Let’s season the chicken drumsticks. Make sure to prewash the chicken and remove all the excess moisture. Sprinkle on the salt, pepper and curry powder. Flip the chicken over and then sprinkle on the salt, pepper and curry powder again. Toss to coat evenly.
Let’s grate the onions using a food processor. Cut the onions in half and then into rough pieces. Put the pieces into the bowl and cover with a lid. Pulse several times and then turn on the processor. And now the onion is grated.
Let’s saute the chicken. Add the olive oil to a pot and turn on the burner. Dust the chicken pieces with all-purpose flour, flip them over and dust again. Toss to coat evenly.
Line up the chicken in the heated pot. Lightly brown the surface and flip them over. The curry powder easily burns so keep your eyes on it.
Remove the chicken and set aside.
Add a little more olive oil to the pot and drop in the grated onion. Stir the onion on high heat and reduce the liquid.
Continue scraping the scorched onion off the bottom and sides and brown the onion on high heat for about 30 minutes.
When it comes to the end, reduce the heat to low and carefully caramelize the onion. Add the cumin seeds, grated ginger and garlic. Stir the mixture and allow the aroma to grow stronger.
Add the curry powder and saute for 2 to 3 minutes until aromatic.
Add the diced tomatoes and continue sauteing the mixture.
Add the water and crumble in the chicken bouillon cube.

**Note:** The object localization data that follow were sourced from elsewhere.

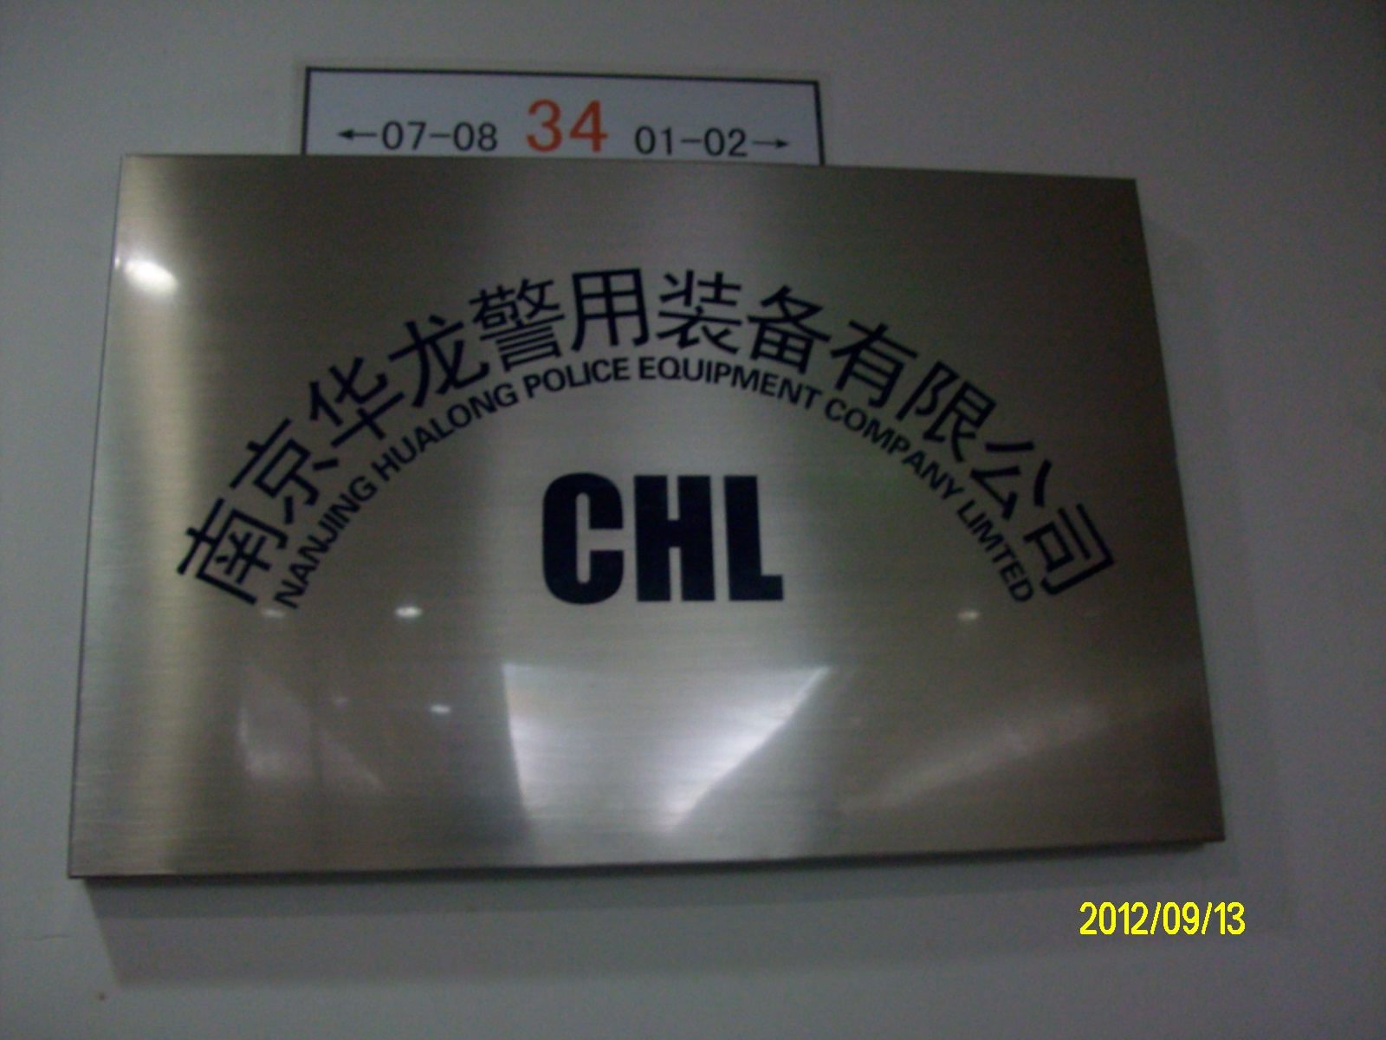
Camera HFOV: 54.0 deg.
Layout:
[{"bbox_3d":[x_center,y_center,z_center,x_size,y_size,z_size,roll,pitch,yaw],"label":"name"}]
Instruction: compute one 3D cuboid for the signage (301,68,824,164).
[{"bbox_3d":[-0.076,-0.242,0.831,0.318,0.073,0.010,0,-15,-6],"label":"signage"}]

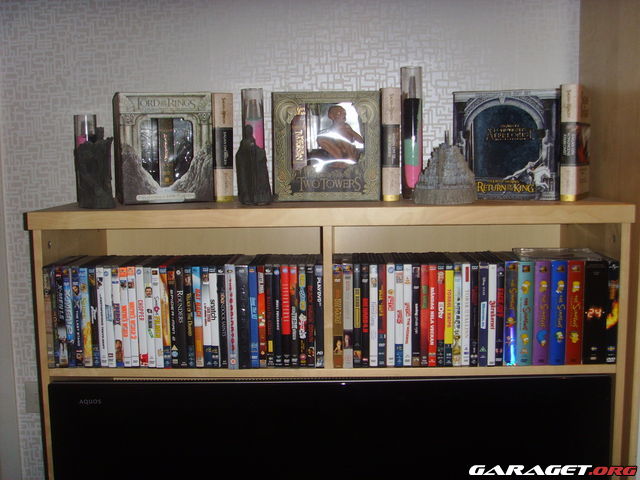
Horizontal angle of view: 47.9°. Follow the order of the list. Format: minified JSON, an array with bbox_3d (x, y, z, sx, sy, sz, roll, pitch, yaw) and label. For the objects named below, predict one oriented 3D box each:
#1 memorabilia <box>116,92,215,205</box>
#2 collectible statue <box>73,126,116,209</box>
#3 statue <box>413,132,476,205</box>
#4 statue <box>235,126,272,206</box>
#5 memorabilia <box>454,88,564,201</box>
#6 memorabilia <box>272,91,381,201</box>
[{"bbox_3d":[-0.338,-0.197,1.559,0.187,0.225,0.160,-3,7,-18],"label":"memorabilia"},{"bbox_3d":[-0.428,-0.140,1.383,0.066,0.156,0.060,2,7,21],"label":"collectible statue"},{"bbox_3d":[0.236,-0.139,1.381,0.115,0.137,0.105,3,8,29],"label":"statue"},{"bbox_3d":[-0.130,-0.148,1.435,0.066,0.153,0.066,1,7,14],"label":"statue"},{"bbox_3d":[0.386,-0.195,1.497,0.205,0.217,0.140,1,7,14],"label":"memorabilia"},{"bbox_3d":[0.013,-0.198,1.552,0.218,0.221,0.150,-1,7,-2],"label":"memorabilia"}]

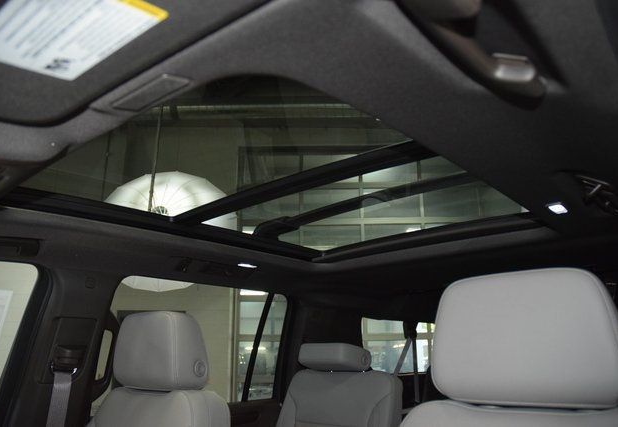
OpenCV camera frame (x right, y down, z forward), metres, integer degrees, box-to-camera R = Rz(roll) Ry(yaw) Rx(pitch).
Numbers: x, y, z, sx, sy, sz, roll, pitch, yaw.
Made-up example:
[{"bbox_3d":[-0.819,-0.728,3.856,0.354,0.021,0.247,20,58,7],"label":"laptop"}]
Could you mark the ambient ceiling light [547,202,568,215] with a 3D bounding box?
[{"bbox_3d":[0.534,-0.010,1.030,0.028,0.012,0.065,-15,-21,38],"label":"ambient ceiling light"}]

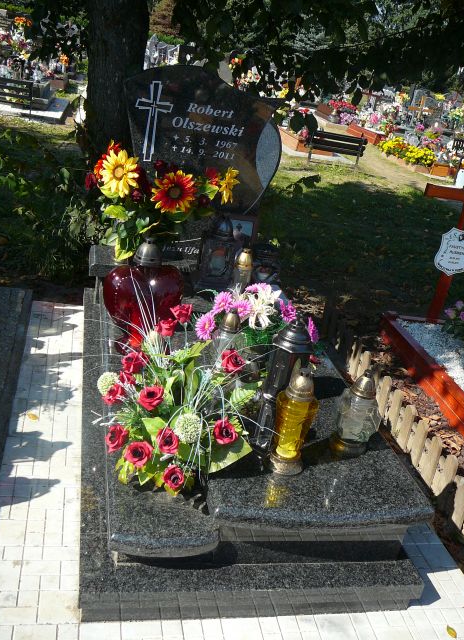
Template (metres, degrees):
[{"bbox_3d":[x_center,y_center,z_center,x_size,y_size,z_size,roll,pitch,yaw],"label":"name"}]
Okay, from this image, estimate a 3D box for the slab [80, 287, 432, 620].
[{"bbox_3d":[-0.100,0.259,2.621,0.968,0.319,2.021,5,24,-14],"label":"slab"}]

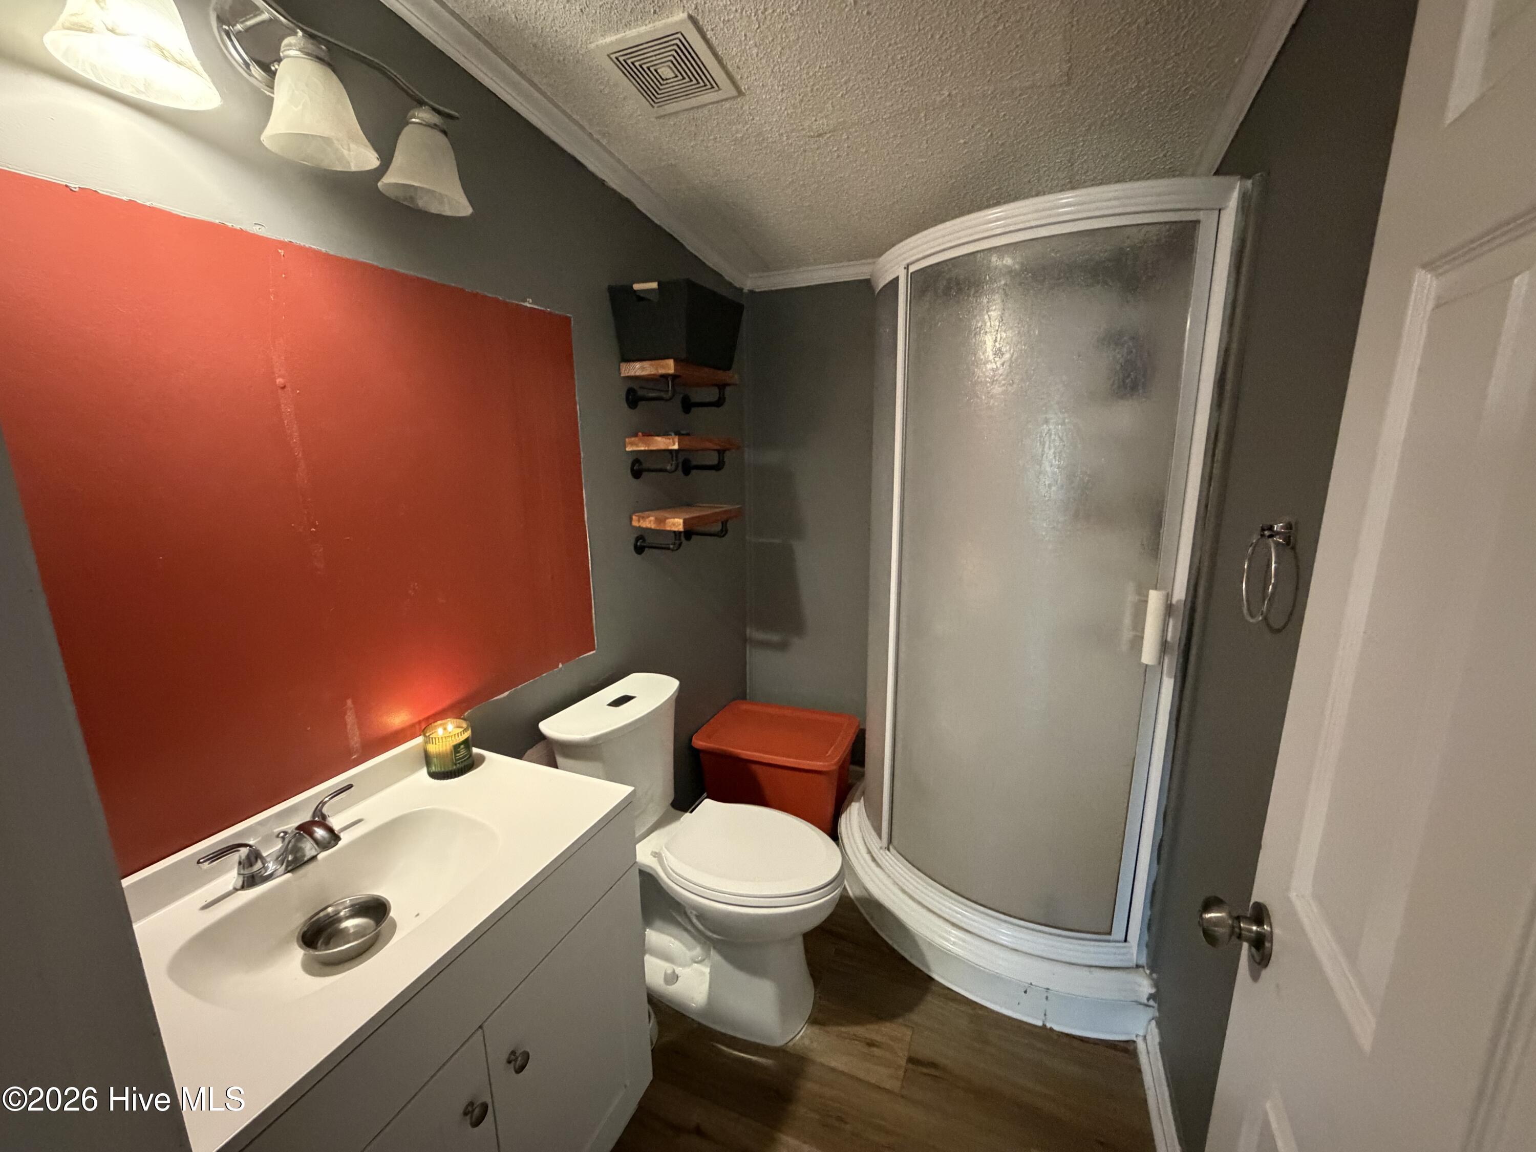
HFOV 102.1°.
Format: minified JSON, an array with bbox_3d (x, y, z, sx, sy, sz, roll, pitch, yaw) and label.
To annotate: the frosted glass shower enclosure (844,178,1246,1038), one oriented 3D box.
[{"bbox_3d":[0.681,0.067,1.944,0.950,2.005,0.995,5,13,23],"label":"frosted glass shower enclosure"}]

Add the yogurt and distribute it evenly. Place the chicken into the pot.
Bring it to a boil on high heat and remove the foam. Cover and simmer for 25 to 30 minutes on low heat. This will allow the bone marrow to melt into a savory broth. Occasionally stir the bottom of the pot to keep it from burning.
Add the salt, pepper, curry powder, garam masala spices, and the fruit jam, and distribute evenly.
Cover and simmer for 2 to 3 more minutes. Turn off the burner and now the curry is ready to serve.
Place the steamed rice with mixed grains and seeds onto a plate. Ladle the chicken curry next to the rice. And now, the chicken curry is ready.
Sauteing the onion for 30 minutes is quite a bit of work but your effort will be rewarded by the delicious chicken curry.
Add the powdered spices again in the final stage since they easily lose the aroma when cooked thoroughly.
When rushed, you may use ready to cook fried onion paste to save time.
Let’s make the mango pudding. Heat the water in a pot. When small bubbles begin to form around the entire bottom surface, remove the pot.
Add the sugar and mix to dissolve. The sweetness depends on the type of mango so adjust the amount of sugar accordingly.
Add the gelatin powder and completely dissolve it. There are many types of gelatin powder so be sure to follow the instructions on the package.
Add the gelatin mixture to the bowl with the mango puree and mix. Add the heavy cream also. Combine the mixture thoroughly.
Add the lemon juice to taste. If your mango puree is very sour, you should skip the lemon juice.
Pour the mixture into 5 small cups. Chill them in the fridge for over 2 hours. If you are in a rush, place them in the freezer for 40 to 50 minutes.
Now, the mango pudding is firmed up. Spoon the lightly whipped heavy cream onto the pudding.
Slice off the mango along the flat seed and make cuts in the flesh in a grid pattern. Be sure not to cut the skin. By the way, this mango is from Miyazaki Prefecture. It is sweet and juicy but also expensive so we only used it for the topping.
Cut the mango in half lengthwise and peel off the skin. Looks so delicious!
Place the diced ripe mango onto the pudding. Finally, garnish with the mint leaves.
The type of gelatin we used is widely available in Japan and you can directly add it to hot water approximately 80 degrees Celsius. Make sure to follow the instructions for your gelatin powder.
To get the most out of the appetizing mango color, we didn’t add any milk at all and minimized the use of heavy cream.
We used a minimal amount of gelatin so it has a puru-puru, jelly-like texture.